Structured pose outputs:

───

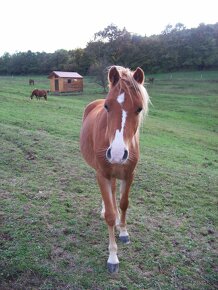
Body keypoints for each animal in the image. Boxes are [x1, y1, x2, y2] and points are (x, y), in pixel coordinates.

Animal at [80, 66, 150, 274]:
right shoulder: (102, 174)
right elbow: (110, 215)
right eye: (107, 106)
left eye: (139, 108)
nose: (118, 154)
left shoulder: (129, 175)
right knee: (108, 197)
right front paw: (112, 257)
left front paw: (124, 230)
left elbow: (124, 203)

───

Scan the data for lines containing "right" and copy all of them.

Problem solution:
right shoulder: (102, 174)
right elbow: (110, 215)
right eye: (107, 106)
right knee: (108, 197)
right front paw: (112, 257)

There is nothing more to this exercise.